For most candidates, the electoral process only begins with nomination.
Can I start campaigning?
Candidates can start campaigning at any time, even before they have officially nominated.
When campaigning, several key points must be considered:
- All campaign materials, including advertising, must be properly authorised by the candidate (or a representative of the candidate's party) so it is clear who produced and is accountable for it. Authorisation requirements can be found in the Candidate Handbook.
- How-to-vote cards handed out within 400 metres of a voting centre on election day or to be included with mobile voting teams, must be registered with the VEC (State elections) or Returning Officer (council elections). In addition, for council elections, how-to-vote cards must also be registered with the Returning Officer for early voting.
- All non-electoral laws still apply, such as those relating to defamation.
- Materials that are likely to mislead an elector in relation to the casting of their vote must not be printed or distributed as part of a candidate's campaign.
For more information about a candidate's responsibilities please see the Candidate Handbook.
Where will I be on the ballot paper?
The position of each candidate on the ballot paper is determined by a computerised random draw after nominations close. This process is called the ballot draw and takes place at the election office for each electorate.
Anyone can attend the election office for the ballot draw.
Computerised ballot draws have been used in Victoria since 1999 and guarantee fast and accurate transfer of data to the ballot paper printers.
Regular ballot papers (such as those for the State Lower House) use a single random draw.
Ballot papers that use above or below the line voting (such as those for the State Upper House) are randomly drawn in three phases:
- the order of the parties and groups above the line
- the order of the candidates for each party and group (unless they have been already specified) then
- the order of the independent (ungrouped) candidates.
The scrutineer's role is to observe the issuing of ballot papers and the counting of votes on behalf of a candidate. For more information about scrutineers' responsibilities please see the relevant Candidate or Scrutineer Handbook.
Scrutineers are engaged by the candidate and their appointment must be made in writing through completion of a Scrutineer's Appointment Form (PDF, 53kB).
This form must:
- specify the name and address of the scrutineer
- be signed by the candidate (original signature required - cannot be photocopied) and
- be produced for inspection on request by an Election Manager, Returning Officer or other election official.
On election day, no more than one scrutineer per candidate is allowed per election official issuing ballot papers at a voting centre.
Scrutineers intending to be present at the count of ballot papers on election day must report to the Voting Centre Manager during the day, and be inside the voting centre by 6:00 pm when the doors of the voting centre are locked.
During counting of the ballot papers, the number of scrutineers allowed per candidate is no greater than the number of officials engaged in counting the ballot papers. Appointed scrutineers must wear the identification label provided at the count venue at all times whilst undertaking their duties.

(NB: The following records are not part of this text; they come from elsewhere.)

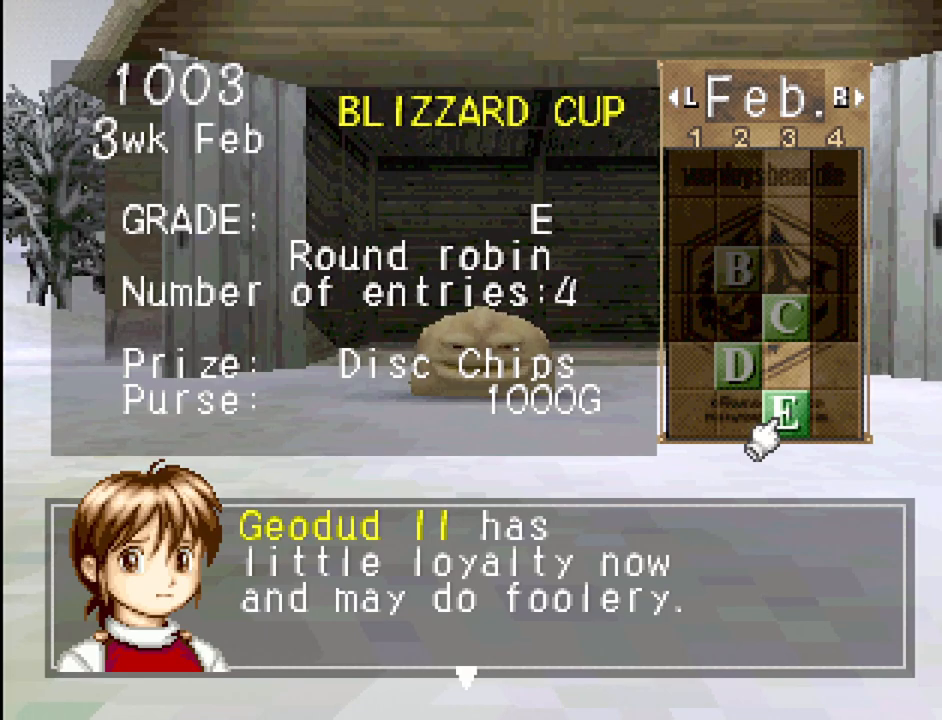
{"buttons": [], "events": []}
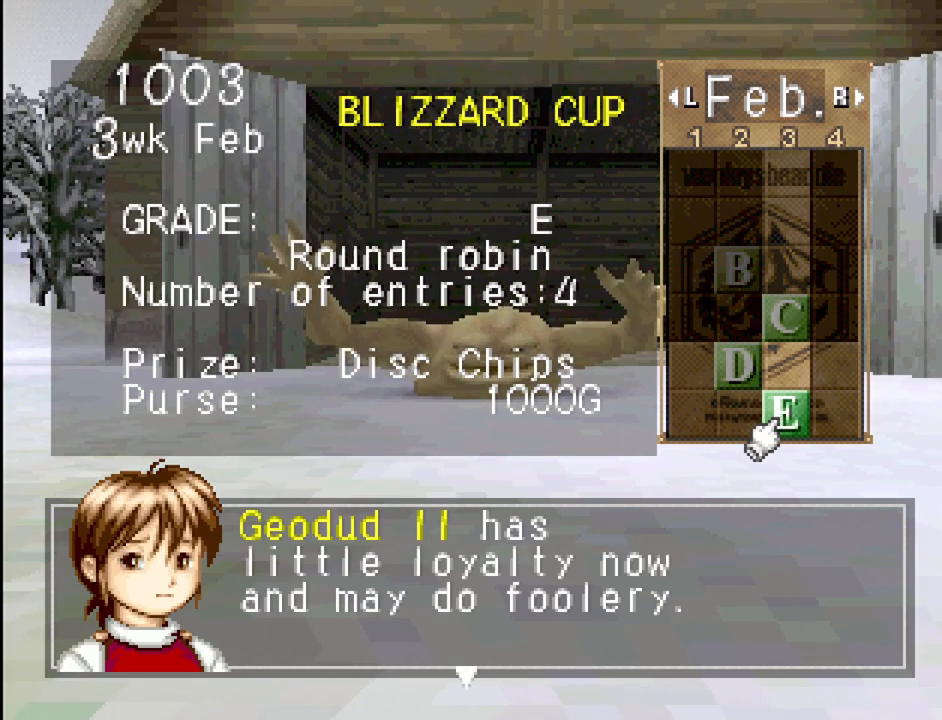
{"buttons": [], "events": []}
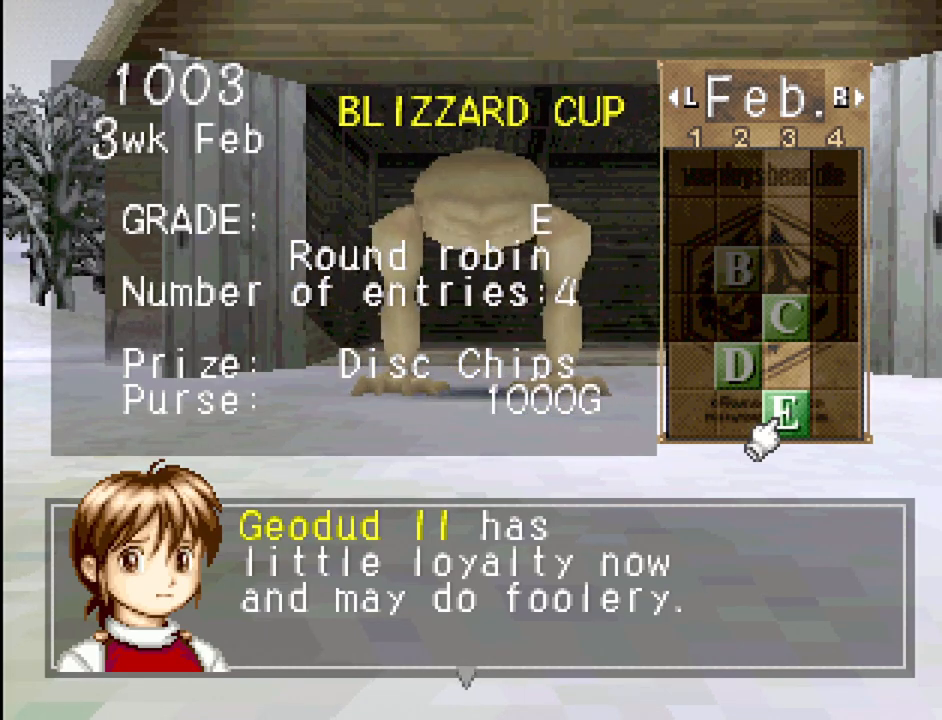
{"buttons": [], "events": []}
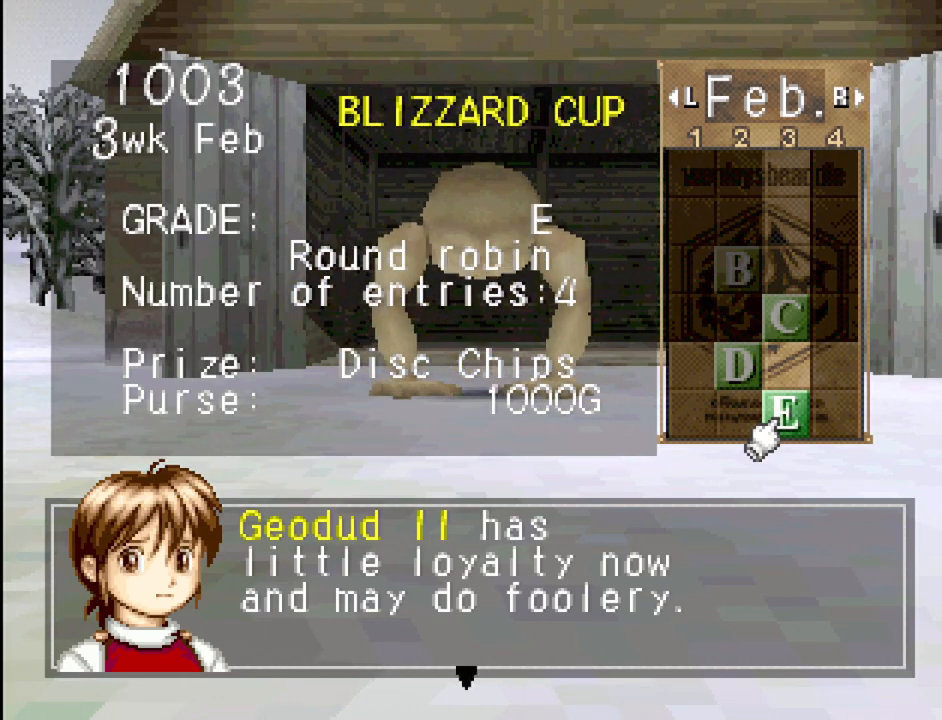
{"buttons": [], "events": []}
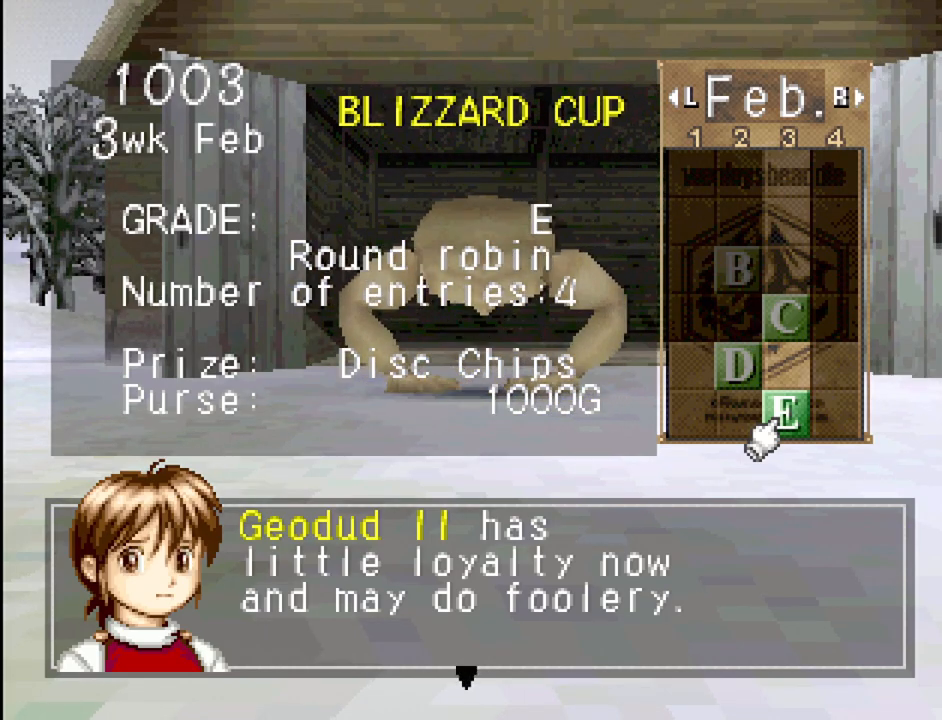
{"buttons": [], "events": []}
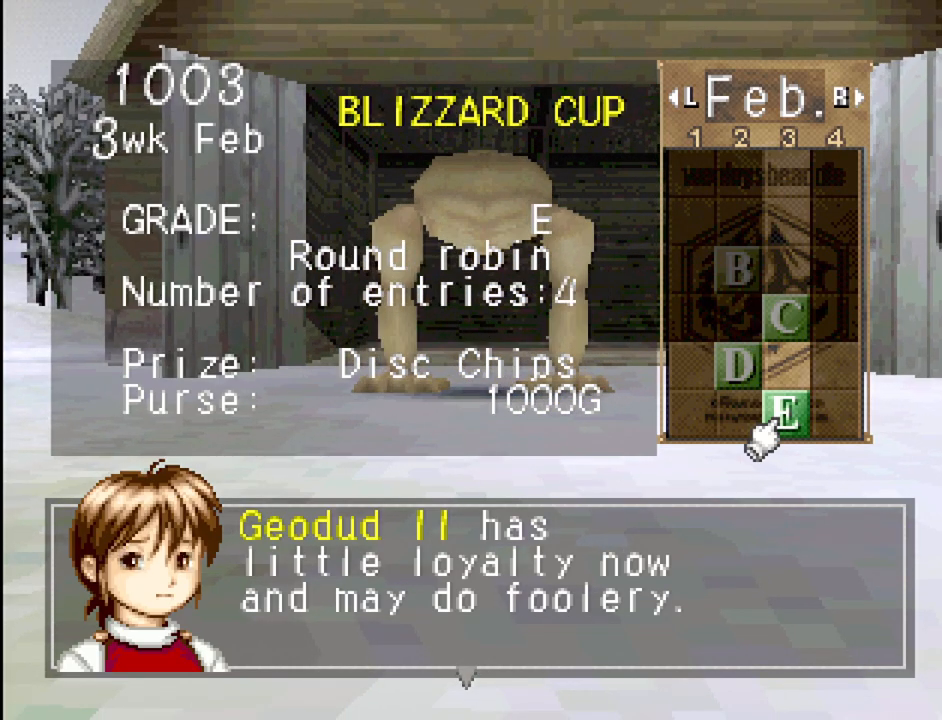
{"buttons": [], "events": []}
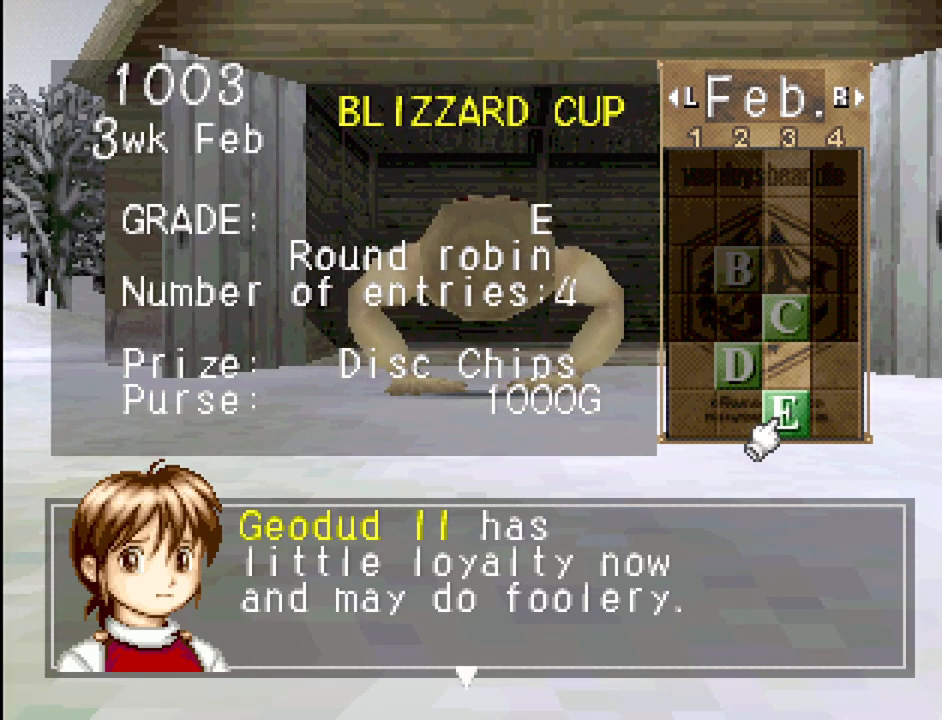
{"buttons": [], "events": []}
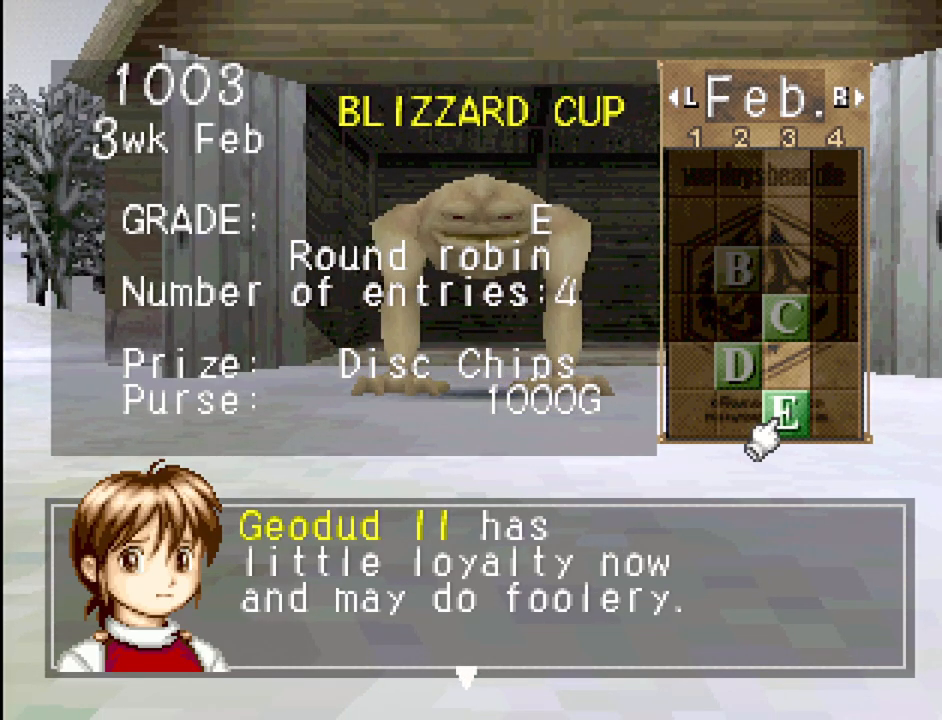
{"buttons": [], "events": [[300, "CROSS", "down"], [467, "CROSS", "up"]]}
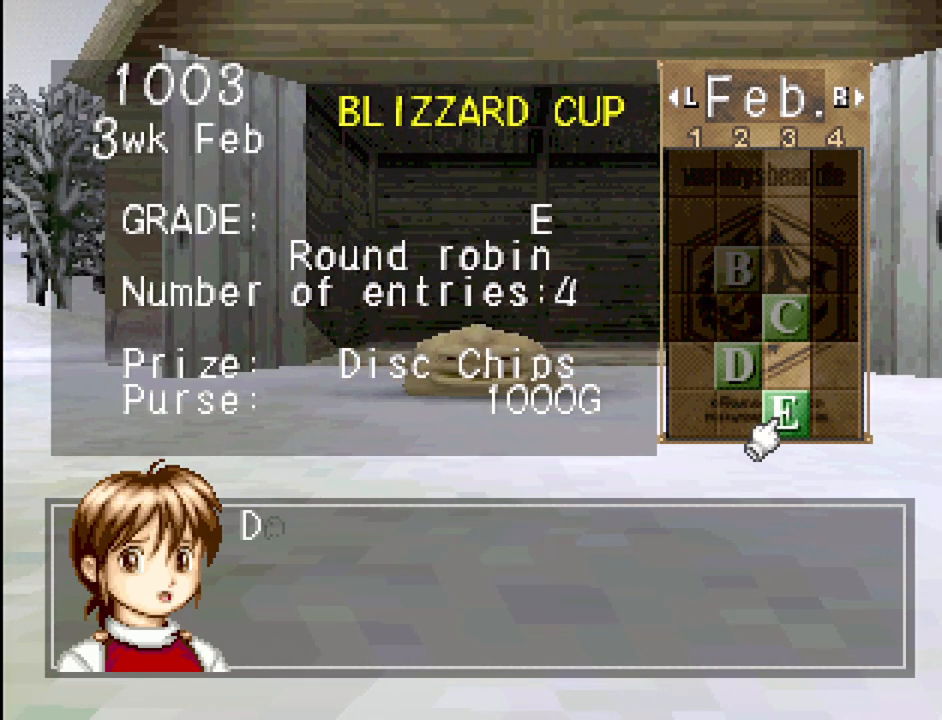
{"buttons": [], "events": []}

What if there aren't many candidates?
If there are the same number of candidates as there are positions to be filled, those candidates are elected without electors needing to vote. This is called being elected unopposed.
If there are no nominations for an election it is called a failed election. No voting takes place and another election is held as soon as possible.
If there are less candidates than positions to be filled, it is still called a failed election. No voting takes place and the candidates are elected unopposed. A by-election must be held for the remaining positions as soon as possible.